Alright, I’ll bite.
On Thursday, Daily Telegraph sports editor and NRL provocateur Buzz Rothfield set out his “50 ways to fix the NRL”. As expected they included the usual mix of whinging about refereeing, carping about the costs of attending games and futile plans to retain or lure back star players.
However in a piece with plenty of pandering, perhaps the most fawning treatment was given to the currently missing, and some might say near-mythical, Sydney rugby league fan base.
Four of Rothfield’s proposals were directly connected with cajoling more Sydney fans to attend games and at least two more were partially concerned with the same topic.
Among other things Rothfield wants a guaranteed Sunday afternoon game in Sydney every week; more Sydney derbies to combat the success of the two Sydney A-League clubs; more lobbying to save suburban grounds and a two conference system to ensure that Sydney teams play each other twice every season. The latter is something that Rothfield has proposed before.
Additionally he wants a ‘super weekend’ with double headers to be played at Suncorp, Newcastle and both Olympic Park and the SFS. Finally in perhaps the silliest of his proposals he demands “no more Monday night football at ANZ Stadium with 70,000 empty seats.” Though how this is to be achieved by the NRL is unclear.
So, six recommendations at least somewhat directly concerned with building attendance in Sydney. Is the situation so dire?
Well perhaps Rothfield has good reason to be concerned. Falling attendance league wide has been widely reported this year, with Sydney attendance a key component.
On Monday night the defending premier Roosters couldn’t get 7000 people through the gate whilst earlier in the year a grand final rematch between the Roosters and the Sea Eagles drew less than 15,000.
Meanwhile in the supposed heart of rugby league in the west the Panthers currently sit third on the ladder yet are averaging less than 12,000 fans per game.

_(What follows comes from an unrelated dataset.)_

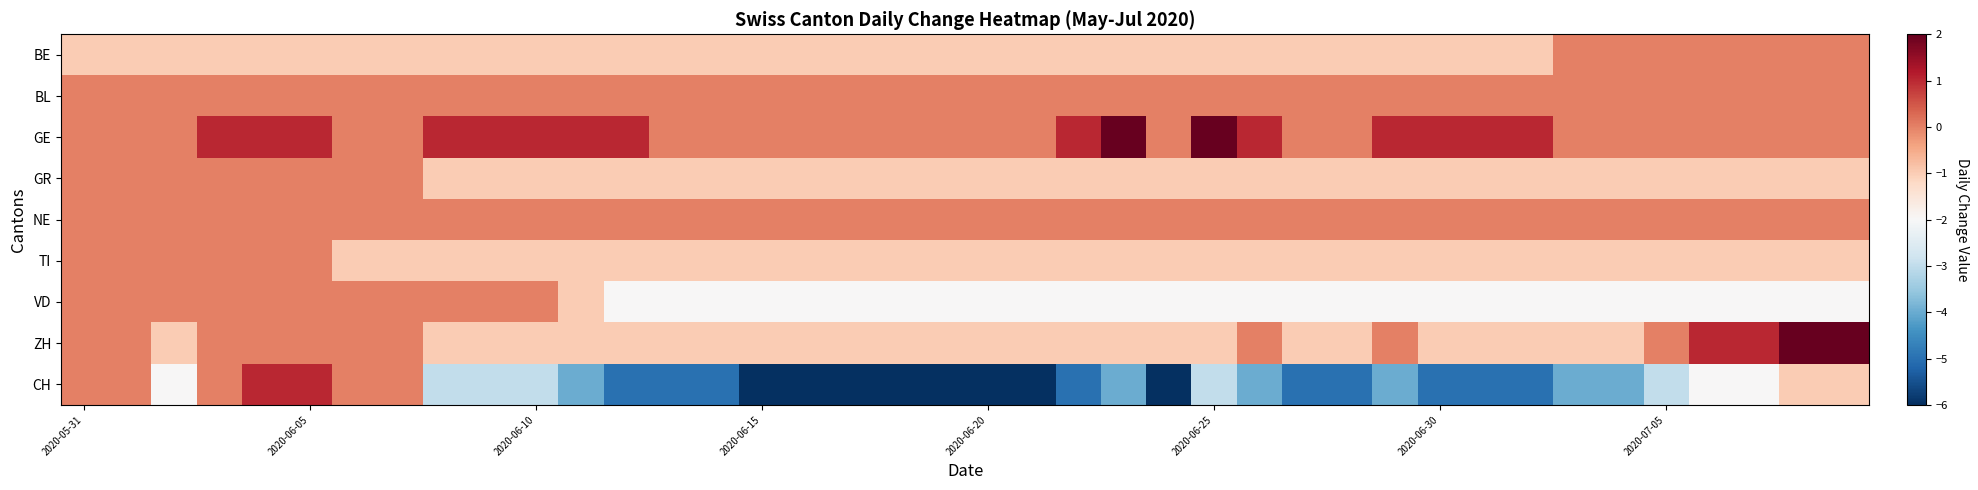

Which series has the widest spread of values?

CH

Lord only knows how grim the situation would be Sydney-wide if the Eels and Tigers hadn’t had bounce back seasons.
So what’s the matter with Sydney rugby league fans? Is it too many teams in one city? Maybe, but its worth noting that on a clubs to population basis Sydney teams still have a bigger potential supporter base than the Raiders who even in a woeful year are still averaging only 2000 odd fans per game less than the Panthers.
Is it poor public transport? I’ve never lived in Sydney so it’s hard to comment but it does seem like it’s harder to get to the SFS or Olympic Park than say the Melbourne stadium or Canberra Stadium. But if Canberra fans can brave literal sub-zero temperatures then surely Sydney fans should be able to face some inconvenient transport?

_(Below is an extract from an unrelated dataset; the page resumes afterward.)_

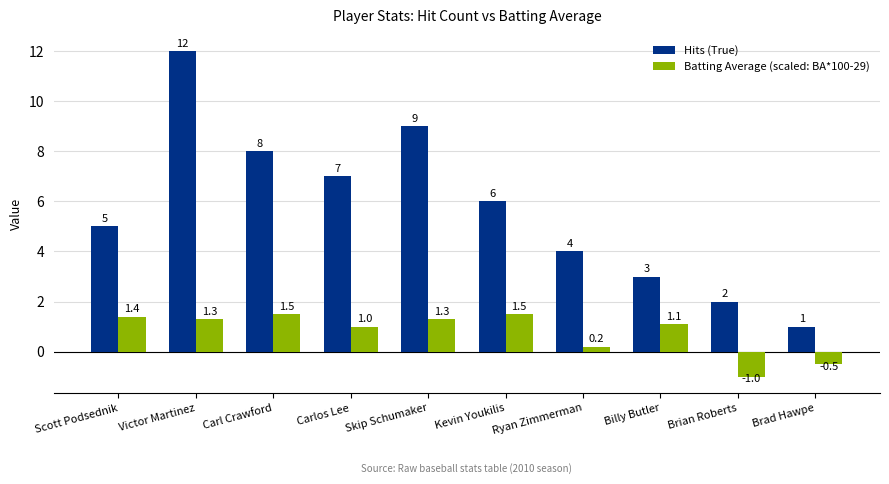

How many bars are there in each group?

2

Its tough to blame lack of success with the top four all hailing from Sydney and with the surprisingly strong seasons from the Eels and Tigers.
Improved TV coverage is certainly a factor as TVs get bigger and live coverage, on subscription TV at least, gets better and better.

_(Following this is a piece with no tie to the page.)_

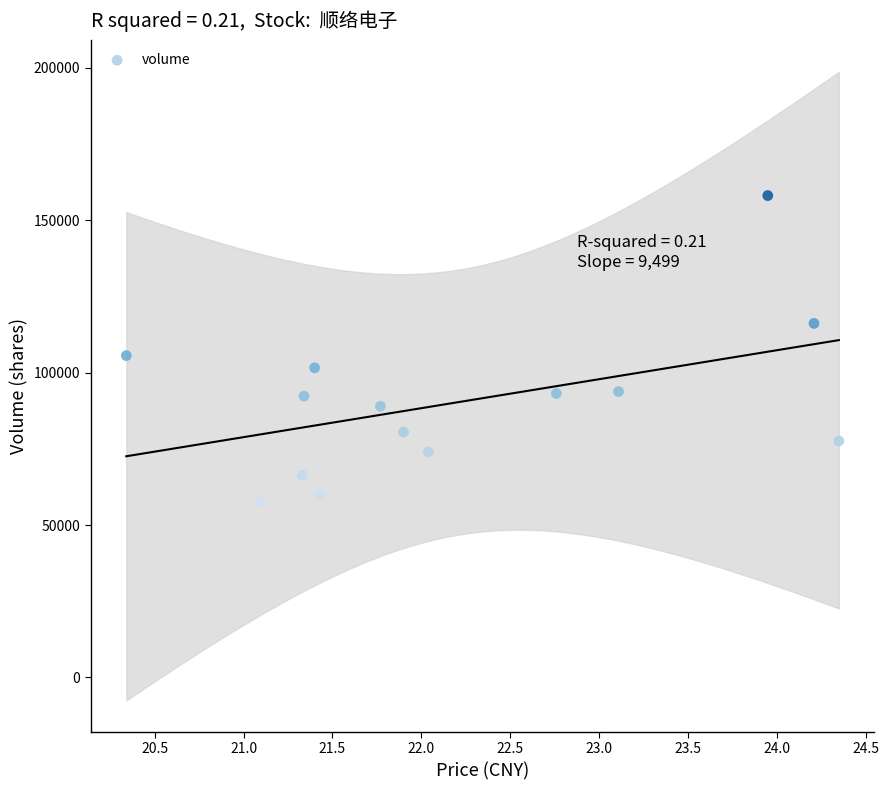

What is the range of Y values (max minus min)?

100597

In the end though one is left to wonder just how far the non-Sydney fans are going to be expected to bend over backwards to accommodate a group of fans that are clearly uninterested.
Each one of Rothfield’s proposals would come at a cost to clubs and fans outside of Sydney. More Sunday afternoon games in Sydney leaves fewer for teams like the Raiders who thrive on them. A conference system would mean less travel for Sydney clubs and more for the rest. A super weekend featuring both Sydney stadiums: surely Auckland or Melbourne makes far more sense?
The game may have begun in this country in Sydney but that doesn’t mean that the modern game should be beholden to fans there.